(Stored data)
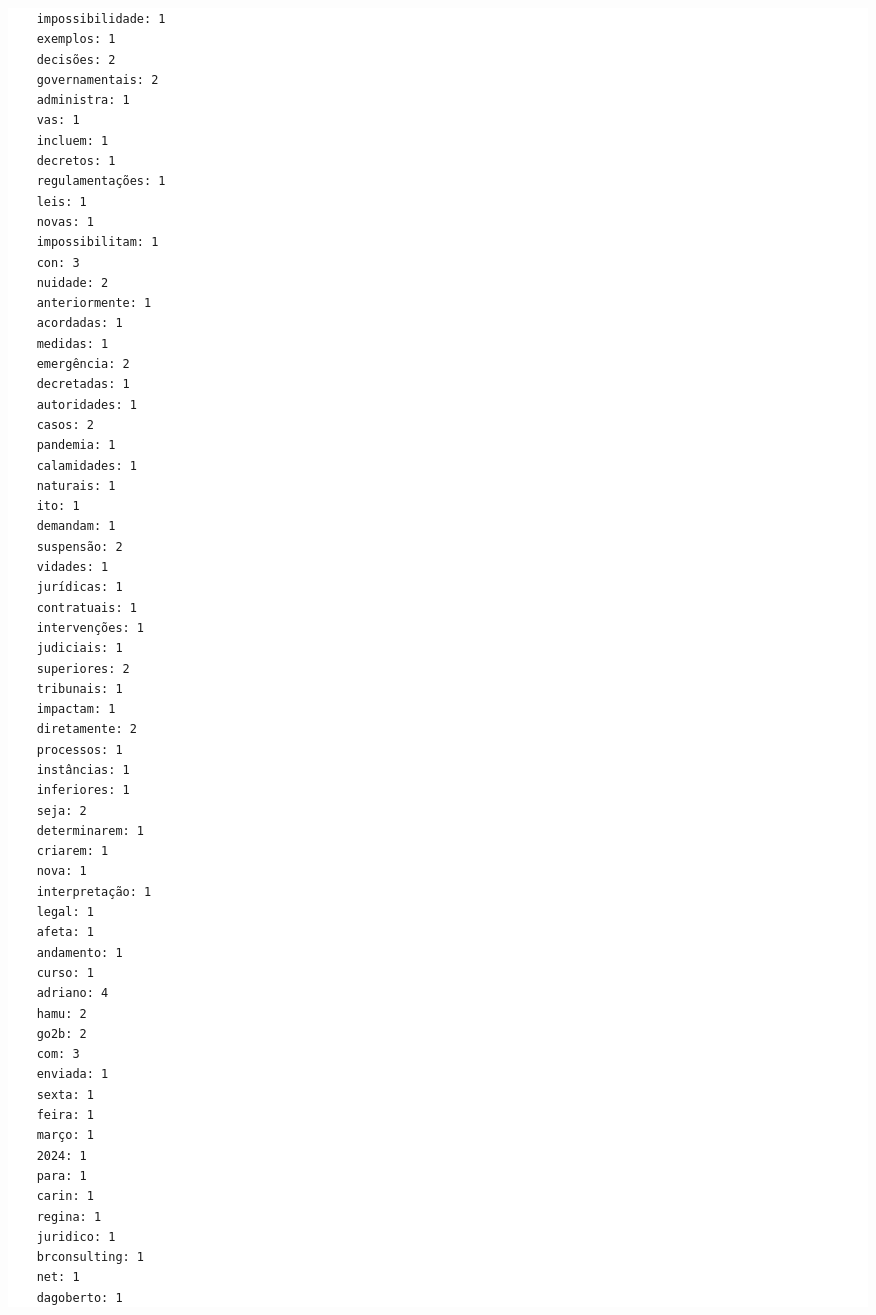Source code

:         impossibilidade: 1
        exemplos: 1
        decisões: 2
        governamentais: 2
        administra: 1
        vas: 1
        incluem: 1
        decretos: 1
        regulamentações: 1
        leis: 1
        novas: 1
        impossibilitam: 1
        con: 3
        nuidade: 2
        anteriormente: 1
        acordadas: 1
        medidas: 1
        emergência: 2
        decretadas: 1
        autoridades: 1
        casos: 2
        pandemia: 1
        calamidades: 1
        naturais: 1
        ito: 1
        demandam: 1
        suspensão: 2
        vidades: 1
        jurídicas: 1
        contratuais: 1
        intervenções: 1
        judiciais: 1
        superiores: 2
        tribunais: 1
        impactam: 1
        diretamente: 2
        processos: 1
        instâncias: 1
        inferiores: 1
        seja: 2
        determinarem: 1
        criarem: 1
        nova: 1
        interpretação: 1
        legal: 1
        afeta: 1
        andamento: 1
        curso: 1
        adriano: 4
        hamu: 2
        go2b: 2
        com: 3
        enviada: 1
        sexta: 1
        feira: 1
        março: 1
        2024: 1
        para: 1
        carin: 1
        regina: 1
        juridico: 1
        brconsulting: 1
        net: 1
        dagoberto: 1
...
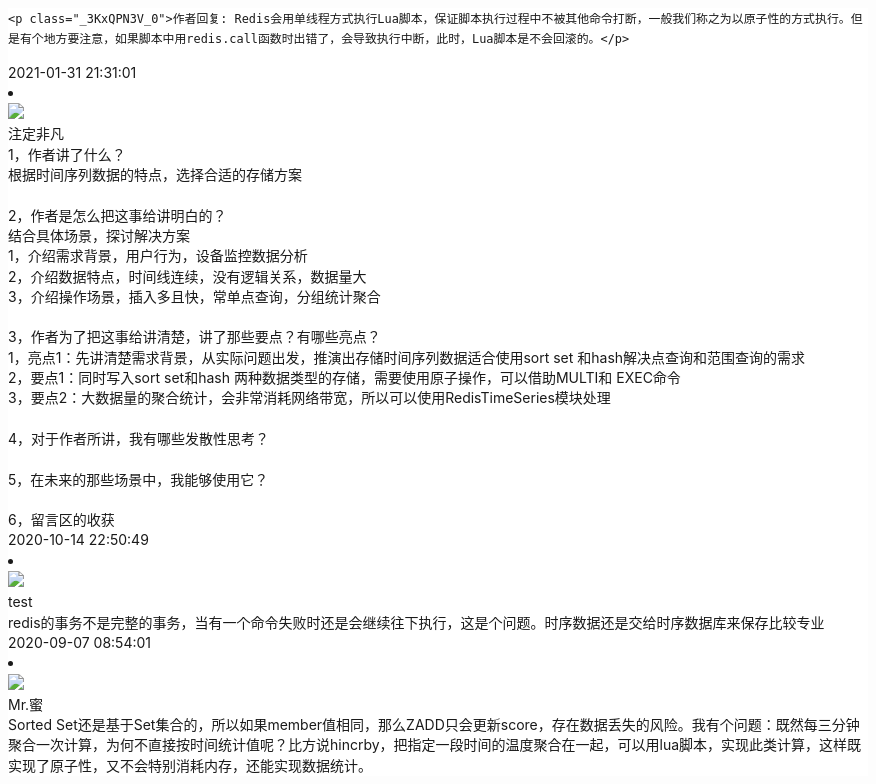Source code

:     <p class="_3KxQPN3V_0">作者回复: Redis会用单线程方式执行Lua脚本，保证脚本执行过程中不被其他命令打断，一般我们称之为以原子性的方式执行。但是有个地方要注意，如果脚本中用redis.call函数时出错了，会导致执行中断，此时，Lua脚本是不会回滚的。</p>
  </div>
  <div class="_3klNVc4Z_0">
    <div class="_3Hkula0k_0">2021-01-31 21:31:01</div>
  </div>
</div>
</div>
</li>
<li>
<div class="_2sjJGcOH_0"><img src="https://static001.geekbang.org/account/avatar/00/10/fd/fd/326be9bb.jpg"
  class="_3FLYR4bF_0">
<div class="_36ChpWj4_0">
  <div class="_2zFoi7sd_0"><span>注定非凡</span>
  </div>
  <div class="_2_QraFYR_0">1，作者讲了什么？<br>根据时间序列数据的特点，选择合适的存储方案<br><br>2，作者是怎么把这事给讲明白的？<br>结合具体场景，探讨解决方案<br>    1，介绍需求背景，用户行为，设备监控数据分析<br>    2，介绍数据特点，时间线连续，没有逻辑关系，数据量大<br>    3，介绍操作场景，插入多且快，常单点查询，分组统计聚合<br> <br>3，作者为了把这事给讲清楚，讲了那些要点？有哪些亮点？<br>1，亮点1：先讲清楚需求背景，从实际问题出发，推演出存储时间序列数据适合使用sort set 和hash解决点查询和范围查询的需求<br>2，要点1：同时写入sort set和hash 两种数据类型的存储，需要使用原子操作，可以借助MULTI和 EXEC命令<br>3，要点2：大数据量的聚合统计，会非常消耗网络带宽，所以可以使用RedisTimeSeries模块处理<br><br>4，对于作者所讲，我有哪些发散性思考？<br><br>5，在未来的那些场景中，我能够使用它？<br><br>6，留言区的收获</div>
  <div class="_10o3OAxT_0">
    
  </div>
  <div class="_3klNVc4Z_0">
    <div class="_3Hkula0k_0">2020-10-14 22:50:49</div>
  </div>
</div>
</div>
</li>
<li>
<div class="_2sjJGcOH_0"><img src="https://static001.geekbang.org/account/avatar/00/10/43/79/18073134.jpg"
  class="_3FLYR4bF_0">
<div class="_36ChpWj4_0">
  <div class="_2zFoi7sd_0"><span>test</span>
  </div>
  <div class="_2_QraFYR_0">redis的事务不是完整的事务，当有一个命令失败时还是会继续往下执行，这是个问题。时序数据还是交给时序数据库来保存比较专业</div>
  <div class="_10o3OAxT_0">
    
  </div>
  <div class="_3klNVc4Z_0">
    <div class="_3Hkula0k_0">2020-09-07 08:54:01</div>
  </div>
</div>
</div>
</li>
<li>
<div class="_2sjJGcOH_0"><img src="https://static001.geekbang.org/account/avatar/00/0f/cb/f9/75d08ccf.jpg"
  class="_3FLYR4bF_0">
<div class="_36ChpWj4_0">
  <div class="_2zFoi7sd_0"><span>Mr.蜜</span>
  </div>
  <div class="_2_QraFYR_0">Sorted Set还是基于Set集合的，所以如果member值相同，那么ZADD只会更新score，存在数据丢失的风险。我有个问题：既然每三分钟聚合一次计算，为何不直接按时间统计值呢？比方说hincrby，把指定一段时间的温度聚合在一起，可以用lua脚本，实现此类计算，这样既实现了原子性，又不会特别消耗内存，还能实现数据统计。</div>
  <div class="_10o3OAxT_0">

**EXERCISE**
Return every line of the entries above that contains the string "account". The match is case-sensitive.

**THE ANSWER**
<div class="_2sjJGcOH_0"><img src="https://static001.geekbang.org/account/avatar/00/10/fd/fd/326be9bb.jpg"
<div class="_2sjJGcOH_0"><img src="https://static001.geekbang.org/account/avatar/00/10/43/79/18073134.jpg"
<div class="_2sjJGcOH_0"><img src="https://static001.geekbang.org/account/avatar/00/0f/cb/f9/75d08ccf.jpg"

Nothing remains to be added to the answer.